Wherever a line below holds the word "edited", copy that line.

PROVIDED MATERIAL:
+ + + + + + +

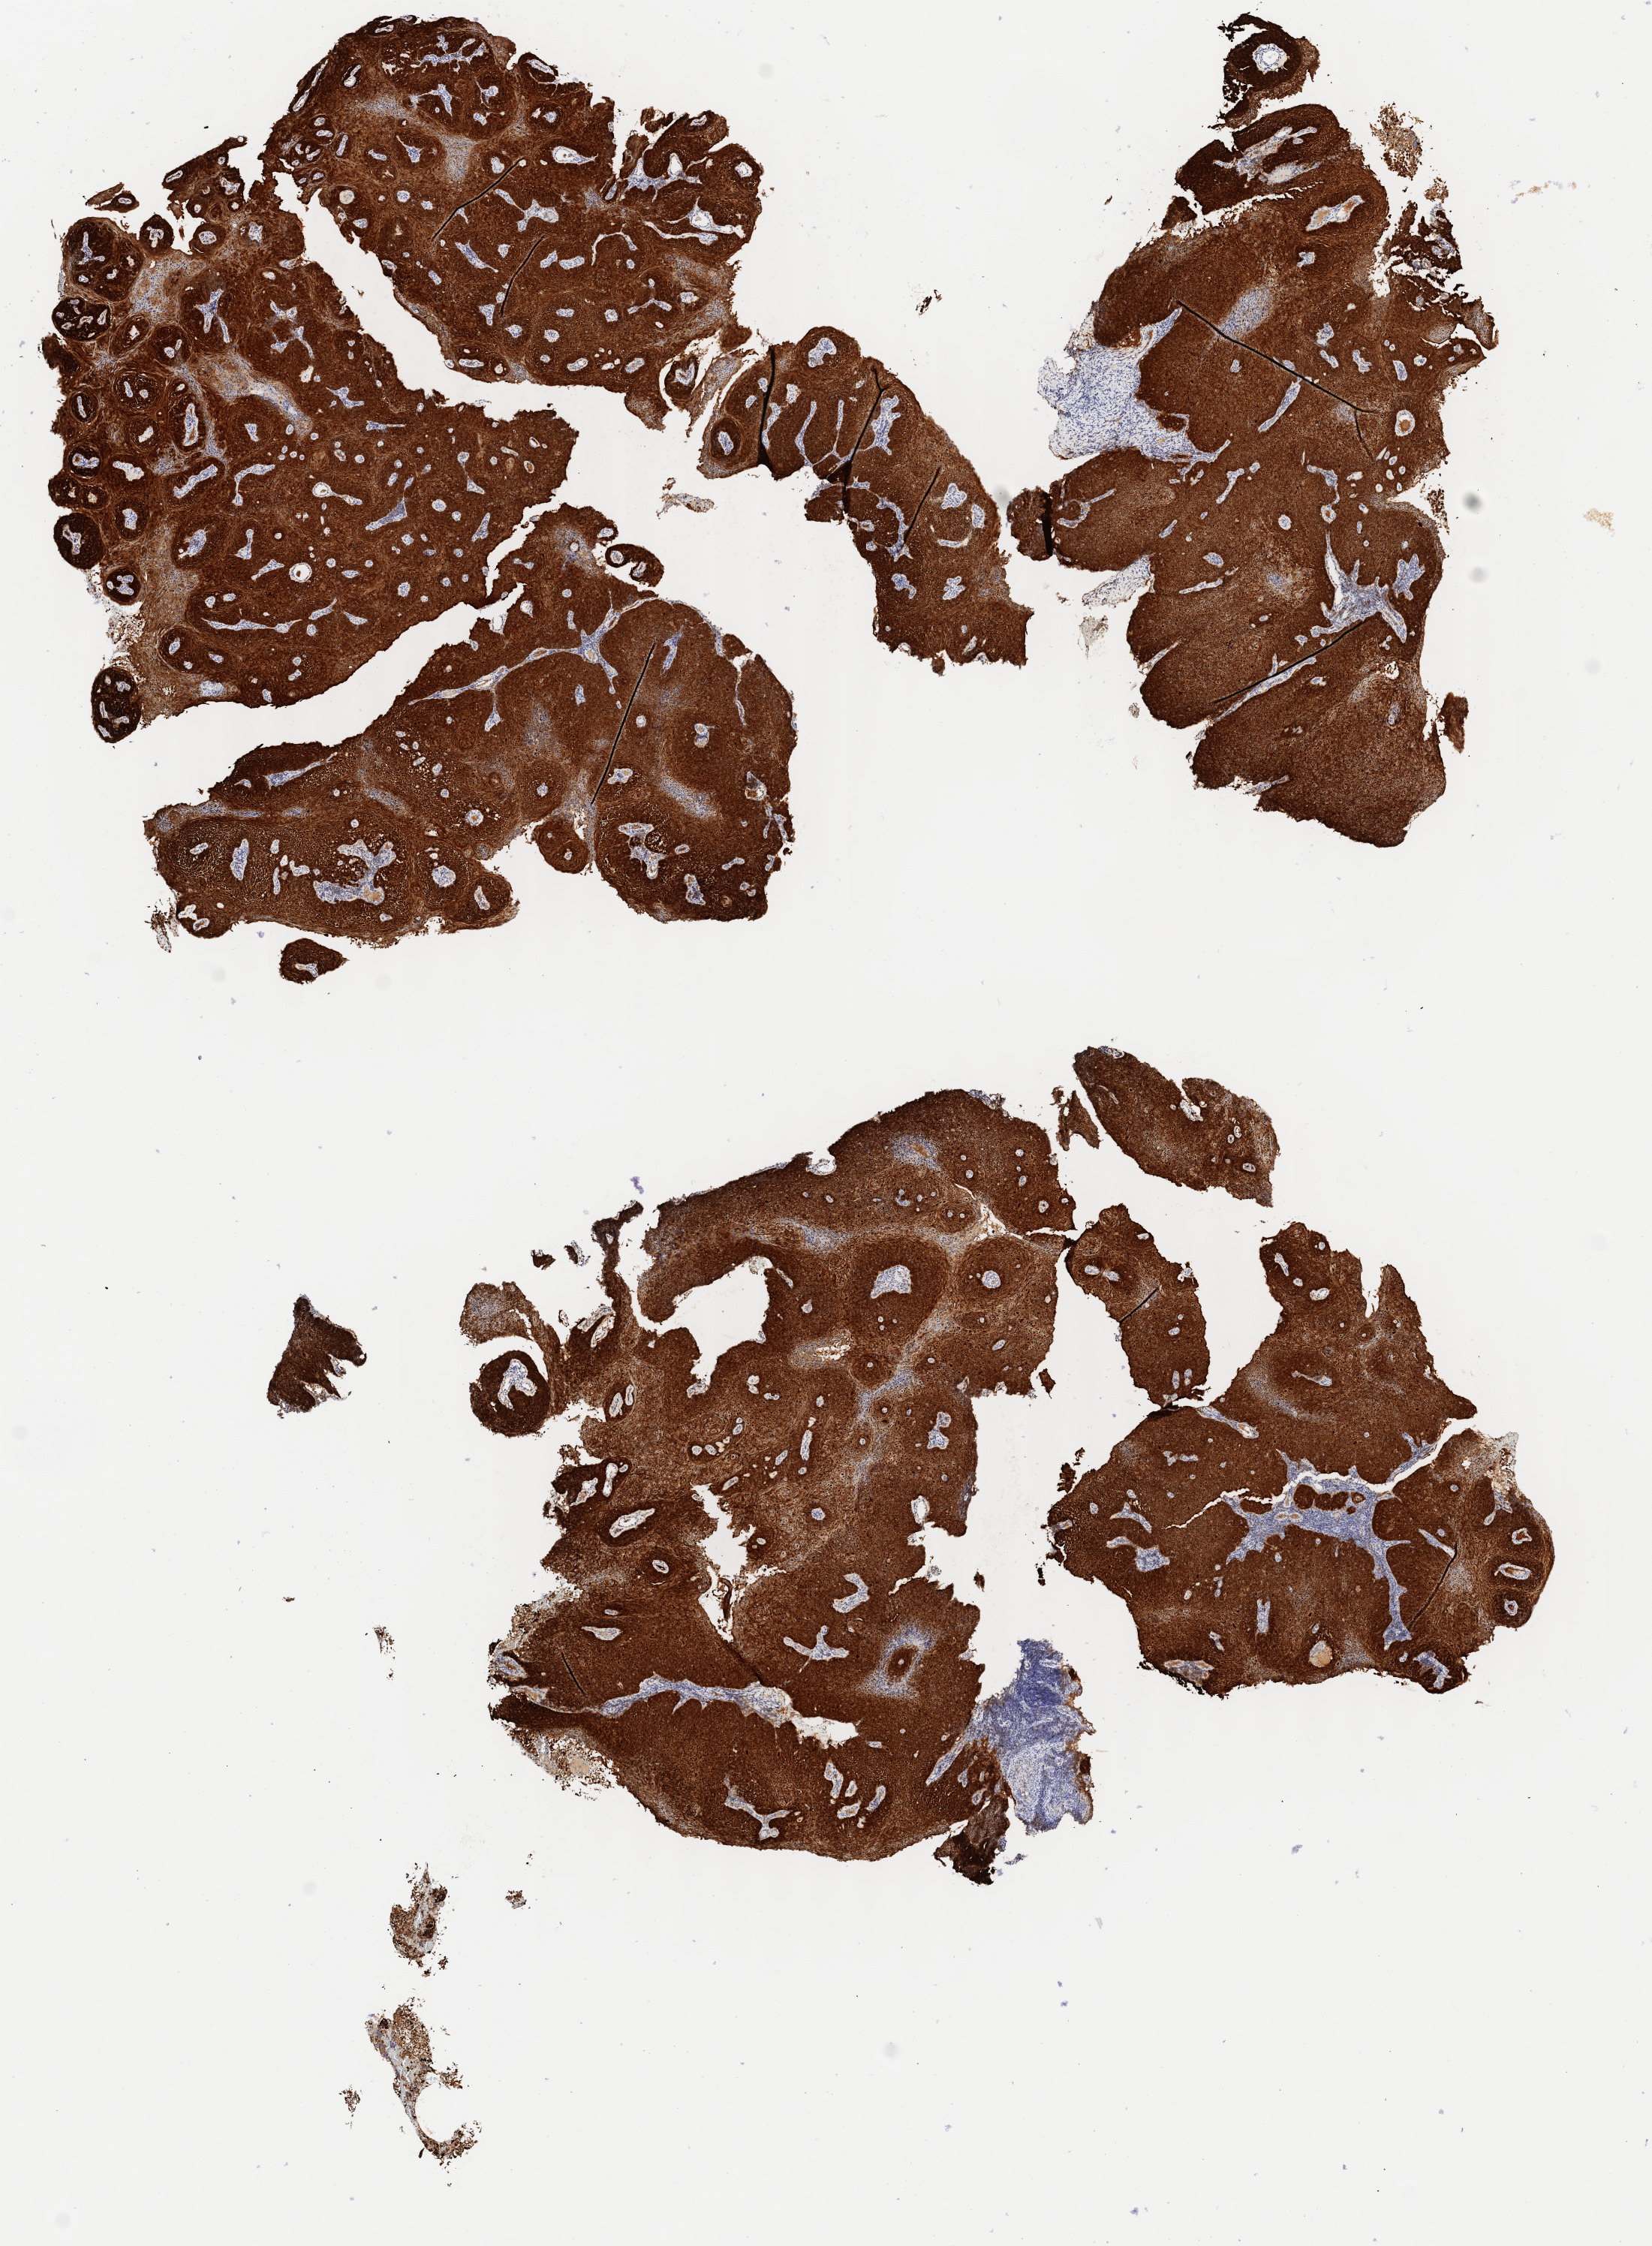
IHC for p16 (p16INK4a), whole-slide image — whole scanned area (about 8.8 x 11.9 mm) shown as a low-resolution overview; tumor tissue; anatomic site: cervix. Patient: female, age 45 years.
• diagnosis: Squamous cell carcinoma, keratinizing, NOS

+ + + + + + +

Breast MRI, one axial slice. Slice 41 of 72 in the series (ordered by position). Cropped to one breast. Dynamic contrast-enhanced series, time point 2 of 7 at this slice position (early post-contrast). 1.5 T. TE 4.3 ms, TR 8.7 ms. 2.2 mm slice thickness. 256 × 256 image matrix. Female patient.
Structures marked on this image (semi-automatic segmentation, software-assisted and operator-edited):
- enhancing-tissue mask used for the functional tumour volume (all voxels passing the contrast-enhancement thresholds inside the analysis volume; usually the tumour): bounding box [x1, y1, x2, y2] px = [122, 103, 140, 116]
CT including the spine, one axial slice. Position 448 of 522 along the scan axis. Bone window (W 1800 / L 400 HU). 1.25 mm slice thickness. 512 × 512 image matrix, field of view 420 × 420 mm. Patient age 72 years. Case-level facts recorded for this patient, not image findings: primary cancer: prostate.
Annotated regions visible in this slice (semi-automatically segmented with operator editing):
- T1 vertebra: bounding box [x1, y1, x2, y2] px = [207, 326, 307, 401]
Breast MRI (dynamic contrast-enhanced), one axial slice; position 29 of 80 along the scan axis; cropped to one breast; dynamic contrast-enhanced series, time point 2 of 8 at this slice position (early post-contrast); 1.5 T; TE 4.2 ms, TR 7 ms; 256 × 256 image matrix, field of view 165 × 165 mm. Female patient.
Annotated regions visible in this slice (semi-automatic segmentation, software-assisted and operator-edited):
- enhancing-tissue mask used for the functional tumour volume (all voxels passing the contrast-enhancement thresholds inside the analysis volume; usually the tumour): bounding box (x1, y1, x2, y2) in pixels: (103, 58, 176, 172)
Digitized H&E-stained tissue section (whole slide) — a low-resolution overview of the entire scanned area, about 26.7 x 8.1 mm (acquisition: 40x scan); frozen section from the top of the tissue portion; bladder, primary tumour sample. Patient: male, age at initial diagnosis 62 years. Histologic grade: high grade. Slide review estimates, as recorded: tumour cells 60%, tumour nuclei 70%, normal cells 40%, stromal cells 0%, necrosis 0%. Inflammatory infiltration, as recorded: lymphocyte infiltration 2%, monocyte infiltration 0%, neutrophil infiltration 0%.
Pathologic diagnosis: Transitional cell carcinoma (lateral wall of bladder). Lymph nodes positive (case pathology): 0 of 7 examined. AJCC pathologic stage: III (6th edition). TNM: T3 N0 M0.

+ + + + + + +

REPLY:
Structures marked on this image (semi-automatic segmentation, software-assisted and operator-edited):
Annotated regions visible in this slice (semi-automatic segmentation, software-assisted and operator-edited):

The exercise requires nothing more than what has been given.